### Instruction A:
Answer these questions using the passage on per-packet time and cache misses.
(i) What packet size (MTU) does the calculation use?
(ii) How long does a cache miss take to resolve on Jesper's 3GHz processor?
(iii) In what size of chunk does the Neoverse N1 CPU fetch data from RAM?

### Reading passage:
☆ ☆ ☆

A quick calculation confirms this:

Link Speed: 100 Gbps = 12.5 Gigabytes/sec
Packet Size (MTU): 1538 bytes
Packets/sec: 12,500,000,000 / 1538 ≈ 8.1 million
Time/Packet: 1 second / 8,100,000 ≈ 123 nanoseconds

The article notes that to address this problem, one must scrutinize the cost of every single operation. The author gives a specific, motivating example:

…a cache miss on Jesper’s 3GHz processor takes about 32ns to resolve.

This concrete number motivated me to run some experiments myself and to design a test to empirically measure this nanosecond penalty on a standard cloud VM.

The Experiment

We can measure this using Linux’s perf utility. The experiment uses a C program that allocates a large array and iterates through it with different access patterns.

The idea is based on the CPU’s memory hierarchy. According to official ARM documentation, the Neoverse N1 CPU fetches data from RAM in 64-byte chunks called cache lines. Accessing data already in a cache is a “hit”; accessing data that isn’t is a “miss,” which forces the CPU to stall and wait.

☆ ☆ ☆

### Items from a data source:
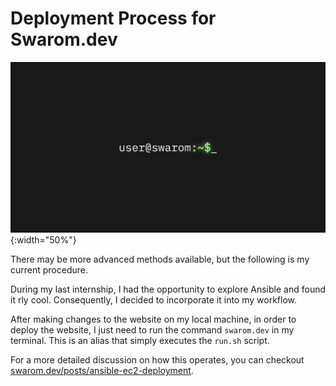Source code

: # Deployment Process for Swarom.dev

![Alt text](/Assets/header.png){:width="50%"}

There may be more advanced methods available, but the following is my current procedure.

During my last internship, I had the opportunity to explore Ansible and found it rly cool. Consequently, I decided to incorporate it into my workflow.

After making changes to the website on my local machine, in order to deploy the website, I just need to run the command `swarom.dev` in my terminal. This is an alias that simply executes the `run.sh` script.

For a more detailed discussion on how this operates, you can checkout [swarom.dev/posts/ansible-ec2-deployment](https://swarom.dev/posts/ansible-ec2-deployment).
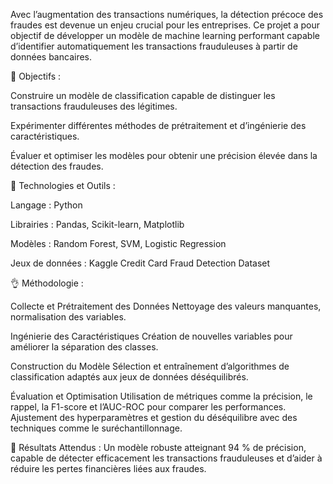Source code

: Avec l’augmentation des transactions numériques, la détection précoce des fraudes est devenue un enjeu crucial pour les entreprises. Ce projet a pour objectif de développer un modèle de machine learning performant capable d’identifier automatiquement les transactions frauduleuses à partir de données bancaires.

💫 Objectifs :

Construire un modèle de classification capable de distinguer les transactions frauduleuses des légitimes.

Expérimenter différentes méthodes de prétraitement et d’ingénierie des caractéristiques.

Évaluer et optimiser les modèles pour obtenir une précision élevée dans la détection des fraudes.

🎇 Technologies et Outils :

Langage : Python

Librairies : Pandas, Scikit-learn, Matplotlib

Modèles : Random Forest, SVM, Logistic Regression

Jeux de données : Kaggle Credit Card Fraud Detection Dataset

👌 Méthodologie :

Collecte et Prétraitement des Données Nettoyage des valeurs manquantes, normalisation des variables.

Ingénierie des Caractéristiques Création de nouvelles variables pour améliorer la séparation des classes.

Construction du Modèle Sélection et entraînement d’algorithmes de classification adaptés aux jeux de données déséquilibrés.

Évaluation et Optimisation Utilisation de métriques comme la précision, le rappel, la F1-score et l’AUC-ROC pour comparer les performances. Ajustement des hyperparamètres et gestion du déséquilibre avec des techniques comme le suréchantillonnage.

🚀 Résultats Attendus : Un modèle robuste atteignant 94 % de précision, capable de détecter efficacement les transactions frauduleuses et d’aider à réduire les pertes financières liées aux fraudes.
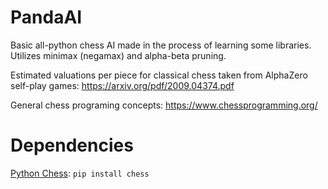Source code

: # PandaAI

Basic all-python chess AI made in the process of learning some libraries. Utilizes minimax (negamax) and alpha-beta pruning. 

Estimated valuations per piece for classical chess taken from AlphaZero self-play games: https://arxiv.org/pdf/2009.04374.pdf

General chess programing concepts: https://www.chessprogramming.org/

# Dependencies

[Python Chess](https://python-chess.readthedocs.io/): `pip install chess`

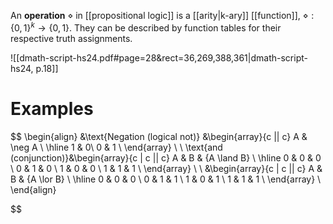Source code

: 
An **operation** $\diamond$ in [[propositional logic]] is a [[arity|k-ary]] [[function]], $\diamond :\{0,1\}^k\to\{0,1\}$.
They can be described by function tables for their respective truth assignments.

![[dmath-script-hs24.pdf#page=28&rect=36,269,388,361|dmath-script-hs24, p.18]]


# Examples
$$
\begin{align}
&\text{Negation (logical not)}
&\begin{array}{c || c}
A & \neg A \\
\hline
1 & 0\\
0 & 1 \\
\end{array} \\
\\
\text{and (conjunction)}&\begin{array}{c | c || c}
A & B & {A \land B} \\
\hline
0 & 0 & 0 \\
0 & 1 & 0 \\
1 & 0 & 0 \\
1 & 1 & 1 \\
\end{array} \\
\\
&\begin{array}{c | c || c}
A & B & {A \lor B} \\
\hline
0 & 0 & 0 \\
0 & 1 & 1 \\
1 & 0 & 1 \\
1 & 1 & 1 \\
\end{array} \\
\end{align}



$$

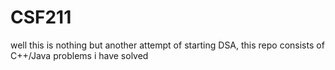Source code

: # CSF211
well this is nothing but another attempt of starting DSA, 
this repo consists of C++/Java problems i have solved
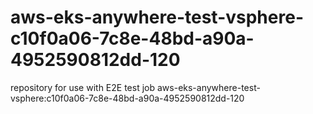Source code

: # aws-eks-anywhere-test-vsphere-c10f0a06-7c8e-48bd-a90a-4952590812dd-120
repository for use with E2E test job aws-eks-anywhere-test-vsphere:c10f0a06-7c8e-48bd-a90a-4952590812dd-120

☆ ☆ ☆

### Instruction B:
Quote the lines of the records from the start of the records through the line that contains "Collecte et Prétraitement", both ends included, and leave the pictures out of your answer.

### Response area A:
(i) 1538 bytes
(ii) About 32ns
(iii) 64-byte chunks, called cache lines

### Response area B:
Source code

: # Deployment Process for Swarom.dev

![Alt text](/Assets/header.png){:width="50%"}

There may be more advanced methods available, but the following is my current procedure.

During my last internship, I had the opportunity to explore Ansible and found it rly cool. Consequently, I decided to incorporate it into my workflow.

After making changes to the website on my local machine, in order to deploy the website, I just need to run the command `swarom.dev` in my terminal. This is an alias that simply executes the `run.sh` script.

For a more detailed discussion on how this operates, you can checkout [swarom.dev/posts/ansible-ec2-deployment](https://swarom.dev/posts/ansible-ec2-deployment).
Source code

: Avec l’augmentation des transactions numériques, la détection précoce des fraudes est devenue un enjeu crucial pour les entreprises. Ce projet a pour objectif de développer un modèle de machine learning performant capable d’identifier automatiquement les transactions frauduleuses à partir de données bancaires.

💫 Objectifs :

Construire un modèle de classification capable de distinguer les transactions frauduleuses des légitimes.

Expérimenter différentes méthodes de prétraitement et d’ingénierie des caractéristiques.

Évaluer et optimiser les modèles pour obtenir une précision élevée dans la détection des fraudes.

🎇 Technologies et Outils :

Langage : Python

Librairies : Pandas, Scikit-learn, Matplotlib

Modèles : Random Forest, SVM, Logistic Regression

Jeux de données : Kaggle Credit Card Fraud Detection Dataset

👌 Méthodologie :

Collecte et Prétraitement des Données Nettoyage des valeurs manquantes, normalisation des variables.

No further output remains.